** Excerpted data follows **
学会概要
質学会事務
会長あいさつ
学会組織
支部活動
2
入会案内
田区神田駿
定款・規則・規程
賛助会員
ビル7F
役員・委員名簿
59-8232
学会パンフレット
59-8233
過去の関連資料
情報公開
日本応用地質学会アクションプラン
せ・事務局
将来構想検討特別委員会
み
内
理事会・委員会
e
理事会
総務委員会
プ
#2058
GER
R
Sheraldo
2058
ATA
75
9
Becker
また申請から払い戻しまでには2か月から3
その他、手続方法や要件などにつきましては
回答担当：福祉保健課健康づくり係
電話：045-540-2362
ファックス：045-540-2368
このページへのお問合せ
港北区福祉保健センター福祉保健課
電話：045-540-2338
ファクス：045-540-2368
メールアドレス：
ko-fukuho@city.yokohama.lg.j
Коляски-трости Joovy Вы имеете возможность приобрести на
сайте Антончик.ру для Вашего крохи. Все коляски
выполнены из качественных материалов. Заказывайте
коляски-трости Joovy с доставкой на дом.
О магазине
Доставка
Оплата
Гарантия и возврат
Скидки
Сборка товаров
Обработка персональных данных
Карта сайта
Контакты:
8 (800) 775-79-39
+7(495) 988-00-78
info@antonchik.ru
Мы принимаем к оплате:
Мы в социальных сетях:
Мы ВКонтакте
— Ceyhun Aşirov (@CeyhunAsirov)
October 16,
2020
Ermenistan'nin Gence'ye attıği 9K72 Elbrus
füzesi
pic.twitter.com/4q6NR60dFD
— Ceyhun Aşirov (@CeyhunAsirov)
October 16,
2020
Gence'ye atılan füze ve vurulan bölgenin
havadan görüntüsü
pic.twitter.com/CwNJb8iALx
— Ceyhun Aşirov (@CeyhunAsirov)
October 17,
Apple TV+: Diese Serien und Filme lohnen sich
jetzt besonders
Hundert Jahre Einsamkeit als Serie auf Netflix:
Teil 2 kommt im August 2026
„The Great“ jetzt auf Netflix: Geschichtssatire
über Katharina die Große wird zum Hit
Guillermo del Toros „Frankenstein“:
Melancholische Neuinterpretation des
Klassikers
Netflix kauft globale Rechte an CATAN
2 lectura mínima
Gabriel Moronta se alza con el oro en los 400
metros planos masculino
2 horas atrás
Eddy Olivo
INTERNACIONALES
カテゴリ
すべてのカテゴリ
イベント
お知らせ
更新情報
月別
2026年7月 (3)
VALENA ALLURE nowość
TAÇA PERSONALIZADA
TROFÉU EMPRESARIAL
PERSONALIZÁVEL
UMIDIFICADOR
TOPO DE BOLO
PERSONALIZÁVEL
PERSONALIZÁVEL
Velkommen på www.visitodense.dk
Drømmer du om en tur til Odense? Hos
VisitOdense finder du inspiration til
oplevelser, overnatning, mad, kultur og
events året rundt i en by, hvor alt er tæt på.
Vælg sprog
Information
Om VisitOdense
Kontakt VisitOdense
** End of Excerpted data **
## Problem statement
Gather every line from the entries above where the word "Gence" appears, and copy them.

## Reply to the task
Ermenistan'nin Gence'ye attıği 9K72 Elbrus
Gence'ye atılan füze ve vurulan bölgenin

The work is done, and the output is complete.